▸ Testo da esaminare
------------

1) Se la casa in cui risiedo è di mia madre (intestataria) e dovesse avvenire la separazione tra me e la mia convivente con il figlio, è legittimo che la casa spetta a lei comunque ??

Inoltre ....spiegatemi bene anche questa.

2) SE E LEI che vuol separarsi per il semplice motivo che non è più "innamorata" ecc ecc... e vuole appunto "separarsi" è giusto che la casa anche in questo caso rimanga a LEI ?? Mi sembrerebbe incredibile come cosa.

3) e infine.... se per ipotesi la casa fosse stata realizzata prima della convivenza o matrimonio (separazione dei bene) rimane comunque alla madre la casa fino al compimento del 18' esimo anno di età di nostro figlio ?

grazie per i chiarimenti!!
 

rita dedè

Membro Attivo
Proprietario Casa
#2
Con i minorenni di mezzo, non si scherza, rassegnati, il minorenne nessuno lo butta sulla strada!
E chi si occupa del minorenne, pure, rimane bello tranquillo, ad abitare nella casa!
 

fasa78

Membro Attivo
Impresa
#3
il fatto che non è chiaro.... come mai a LEI spetta comunque la casa seppur sia stata lei voler la separazione.... Allora se così fosse una che non ha casa sta assieme 2 anni e poi grazie per la casa.
 

Dimaraz

Membro Storico
Proprietario Casa
#4
il fatto che non è chiaro.... come mai a LEI spetta comunque la casa
È una questione su cui, nel tuo caso, non si può rispondere con assoluta certezza.
La dimora famigliare non spetta "in assoluto" alle controparti femminili...la discriminante è a chi gengono assegnati i figli e ne ottiene la custodia (prevalente).
Se non ci sono figli e la casa non è in comunione (locazione) sarà il marito a rimanere nel possesso del bene.

Nel tuo caso la proprietà è di un terzo (tua madre)..
sicché nulla è sicuro.

------------

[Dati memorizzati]
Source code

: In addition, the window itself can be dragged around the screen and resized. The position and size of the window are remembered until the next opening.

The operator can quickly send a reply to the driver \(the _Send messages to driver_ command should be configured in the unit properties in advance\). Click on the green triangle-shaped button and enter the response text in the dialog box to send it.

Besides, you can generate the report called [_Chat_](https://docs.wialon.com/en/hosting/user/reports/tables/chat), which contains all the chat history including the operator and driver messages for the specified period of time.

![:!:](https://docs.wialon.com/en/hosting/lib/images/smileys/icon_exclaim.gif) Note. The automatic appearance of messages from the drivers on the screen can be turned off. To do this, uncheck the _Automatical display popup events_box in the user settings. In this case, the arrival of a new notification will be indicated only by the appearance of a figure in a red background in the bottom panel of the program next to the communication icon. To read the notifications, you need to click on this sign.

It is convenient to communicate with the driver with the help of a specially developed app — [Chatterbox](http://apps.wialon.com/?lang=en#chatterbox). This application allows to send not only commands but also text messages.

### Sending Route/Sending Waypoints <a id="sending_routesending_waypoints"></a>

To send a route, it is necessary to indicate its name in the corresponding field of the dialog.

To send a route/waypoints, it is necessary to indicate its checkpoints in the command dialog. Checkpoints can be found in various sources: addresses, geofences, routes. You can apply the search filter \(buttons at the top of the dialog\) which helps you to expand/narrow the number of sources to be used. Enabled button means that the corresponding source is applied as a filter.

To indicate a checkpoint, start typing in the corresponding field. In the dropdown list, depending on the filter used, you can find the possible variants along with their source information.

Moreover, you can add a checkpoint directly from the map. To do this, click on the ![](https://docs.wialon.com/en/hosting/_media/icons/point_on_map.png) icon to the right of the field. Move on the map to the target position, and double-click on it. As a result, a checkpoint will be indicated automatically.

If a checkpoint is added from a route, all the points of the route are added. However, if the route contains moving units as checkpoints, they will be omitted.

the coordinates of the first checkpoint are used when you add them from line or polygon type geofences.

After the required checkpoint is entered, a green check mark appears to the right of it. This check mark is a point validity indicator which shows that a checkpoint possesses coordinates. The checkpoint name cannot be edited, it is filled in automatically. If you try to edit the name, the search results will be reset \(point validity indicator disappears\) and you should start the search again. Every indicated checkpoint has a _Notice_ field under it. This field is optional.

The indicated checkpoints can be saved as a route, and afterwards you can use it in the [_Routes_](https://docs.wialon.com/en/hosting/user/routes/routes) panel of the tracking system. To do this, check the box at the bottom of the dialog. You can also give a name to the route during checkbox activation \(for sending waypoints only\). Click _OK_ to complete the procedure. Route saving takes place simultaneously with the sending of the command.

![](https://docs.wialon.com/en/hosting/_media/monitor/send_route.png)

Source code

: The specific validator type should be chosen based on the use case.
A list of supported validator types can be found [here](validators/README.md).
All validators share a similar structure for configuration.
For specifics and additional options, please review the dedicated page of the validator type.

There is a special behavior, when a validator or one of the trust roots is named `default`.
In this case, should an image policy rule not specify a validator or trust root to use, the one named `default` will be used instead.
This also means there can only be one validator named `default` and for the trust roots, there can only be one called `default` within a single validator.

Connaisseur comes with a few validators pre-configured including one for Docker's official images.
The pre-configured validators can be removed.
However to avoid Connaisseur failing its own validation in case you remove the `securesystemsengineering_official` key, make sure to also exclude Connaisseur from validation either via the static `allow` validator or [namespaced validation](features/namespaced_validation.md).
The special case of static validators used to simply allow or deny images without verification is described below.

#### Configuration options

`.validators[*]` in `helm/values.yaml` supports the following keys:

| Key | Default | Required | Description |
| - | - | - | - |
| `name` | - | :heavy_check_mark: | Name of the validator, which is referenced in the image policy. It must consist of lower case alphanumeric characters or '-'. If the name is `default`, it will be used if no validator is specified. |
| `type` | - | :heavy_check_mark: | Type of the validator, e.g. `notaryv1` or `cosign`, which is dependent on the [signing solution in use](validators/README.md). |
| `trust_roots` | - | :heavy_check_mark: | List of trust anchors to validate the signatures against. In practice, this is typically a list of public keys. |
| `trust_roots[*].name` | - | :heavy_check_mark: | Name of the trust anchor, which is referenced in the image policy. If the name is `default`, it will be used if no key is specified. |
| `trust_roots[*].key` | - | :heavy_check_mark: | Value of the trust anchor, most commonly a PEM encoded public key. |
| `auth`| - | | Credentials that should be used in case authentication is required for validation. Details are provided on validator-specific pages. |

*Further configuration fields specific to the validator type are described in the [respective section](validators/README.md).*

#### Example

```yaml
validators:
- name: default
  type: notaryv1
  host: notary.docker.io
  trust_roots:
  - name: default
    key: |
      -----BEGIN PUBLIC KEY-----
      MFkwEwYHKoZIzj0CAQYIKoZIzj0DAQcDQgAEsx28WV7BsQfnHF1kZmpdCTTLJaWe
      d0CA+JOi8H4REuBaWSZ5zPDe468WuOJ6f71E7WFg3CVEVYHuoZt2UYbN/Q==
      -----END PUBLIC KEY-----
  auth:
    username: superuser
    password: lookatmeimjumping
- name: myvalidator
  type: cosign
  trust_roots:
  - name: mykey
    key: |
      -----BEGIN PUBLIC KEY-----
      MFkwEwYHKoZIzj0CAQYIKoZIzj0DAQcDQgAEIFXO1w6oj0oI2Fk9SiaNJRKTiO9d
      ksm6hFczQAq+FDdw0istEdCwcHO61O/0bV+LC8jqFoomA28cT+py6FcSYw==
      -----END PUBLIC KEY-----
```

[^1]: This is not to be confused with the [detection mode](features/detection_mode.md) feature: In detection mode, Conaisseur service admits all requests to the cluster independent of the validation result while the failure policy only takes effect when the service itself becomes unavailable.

------------

▸ Compiti da svolgere
1. Rispondi a queste domande sulla discussione sulla casa familiare:
(a) Chi è l'intestataria della casa in cui risiede chi apre la discussione?
(b) Secondo Dimaraz, qual è il fattore che decide a chi resta la dimora famigliare?
(c) Secondo Dimaraz, se non ci sono figli e la casa non è in comunione, chi rimane nel possesso del bene?
2. Prosegui la discussione sulla casa familiare a partire dall'ultima frase riportata.
I dati riportati sono materiale separato dalla discussione sulla casa familiare.

▸ Soluzioni
1.
(a) La madre di chi apre la discussione.
(b) A chi vengono assegnati i figli e chi ne ottiene la custodia prevalente.
(c) Il marito.

2.
Gianco

Membro Storico
Professionista
#5
Disponibile ad accettare che il figlio, minorenne, non debba subire disagi, ma ritengo che il figlio andrà con il genitore affidatario. Comunque se la casa della suocera e nonna del minore fosse eccessivamente estesa per l'utilizzo che ne deve fare la famiglia il padre potrebbe trovarne una idonea e liberare quella della madre, che se affittata potrebbe dare una resa maggiore.
 

rita dedè

Membro Attivo
Proprietario Casa
#6
Si, molte donne sanno molto bene, che se gli viene affidato il figlio, hanno fatto bingo, casa e soldi sono garantiti, per un bel lasso di tempo, e poi quel che sarà sarà ,
Generalmente, chi si alza tutte le mattine per andare a guadagnare la pagnotta, come può seguire il figlio? Non ha materialmente il tempo!
 

rita dedè

Membro Attivo
Proprietario Casa
#7
Non avendo il tempo materiale, per occuparsi del figlio, si concede L affidamento alla madre, di comune accordo, è automatico, che in seguito all affidamento segue il abitare nella dimora abituale del minorenne, e segue un tot di soldi al mese, per vivere!
 

Excalibur

Membro Attivo
Proprietario Casa
#9
Alcuni giudici - maschi e femmine - hanno iniziato a mettere in pratica l'affido condiviso che non prevede più l'affido del minore a uno dei due genitori ma lo fa vivere un po' dall'uno e un po' dall'altro. In concreto però se uno dei due coniugi non ha una casa di proprietà o non ha uno stipendio che gli consenta di pagare l'affitto, nonostante l'affido congiunto la casa va al coniuge disagiato perché altrimenti il minore dovrebbe stare in strada quando è affidato a lui/lei. I giudici suddetti sono in minoranza: l'affido congiunto, nonostante sia legge, è ampiamente disatteso.
 

fasa78

Membro Attivo
Impresa
#10
beh sia io che lei lavoriamo fissi, sia io che lei abbiamo un'appartamento. L'appartamento però in questione è il mio (e di mia MADRE)
 

Dimaraz

Membro Storico
Proprietario Casa
#11
beh sia io che lei lavoriamo fissi, sia io che lei abbiamo un'appartamento. L'appartamento però in questione è il mio (e di mia MADRE)
Non si comprende se poni una domanda a scopo preventivo o cerchi una giustificazione per quanto hanno sentenziato.
Parimenti non hai spiegato tanti altri particolari:
-gia fatta la separazione?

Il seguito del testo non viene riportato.